I know nothing of creating a simple script file. My question is I just want to create a simple clickable script that you can place on a users desktop of some sort to echo text into a putty window after it loggs into the bsd router via ssh.

For example my router by default allows outgoing on 443 and 80, but say a user on Windows computer B for instance would like 21 open to access a file server or such. I just want that user to be able to click an icon on their desktop which will execute a putty script which logs in via ssh on the openBSD router then executing a "pfctl -f /etc/ftp.conf" and then exits automatically..

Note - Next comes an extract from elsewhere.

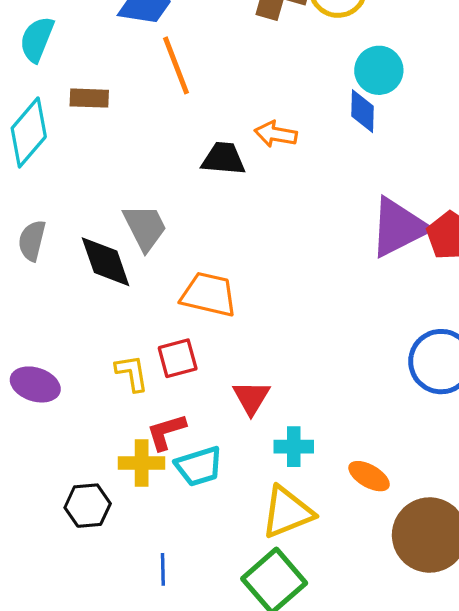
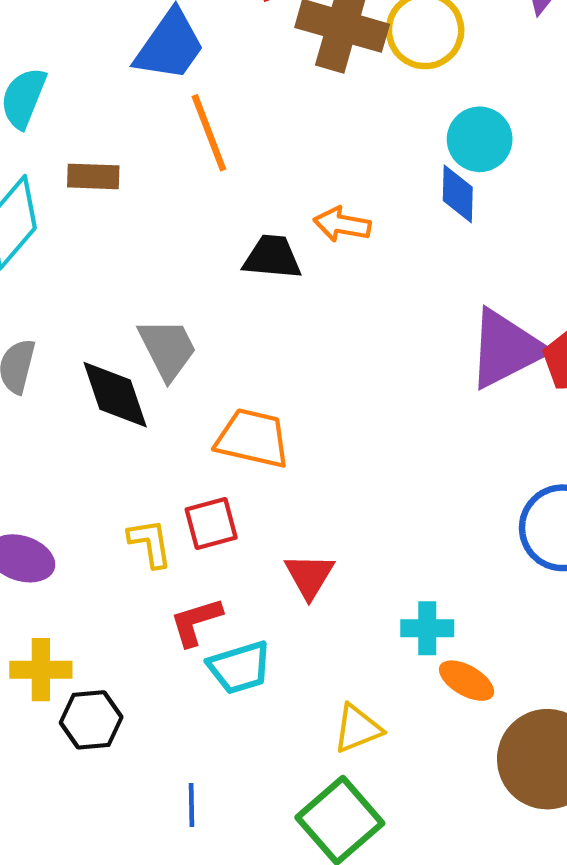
cyan cross: (294, 447) -> (427, 628), moved
yellow cross: (142, 463) -> (41, 670), moved
yellow triangle: (287, 512) -> (357, 729), size x0.7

;;;;then once the user is done with the specified port, be able to re-execute another script going back to the original setup with only 443 and 80 outgoing.

the conf's on the router are created already I just need to know how to write the actual login scripts for the windows box's to make life much easier.

Can anyone point me in the right direction, it would be much appreciated.

gratefulhemp, you need someone to take on the responsibility for fw administrator for this type of thing.

I don't know of a safe way to implement what you're describing without giving that person a lot more power as a side-effect. (i.e. You can make them a sudoer to mess with fw rules, but that's a hell of a lot of power in of itself.)

Can you describe more the circumstances and business problem you're trying to solve? If you're comfortable opening port 21 for brief transfers, is there not a "safe" subnet you can add to the rules for access to that port?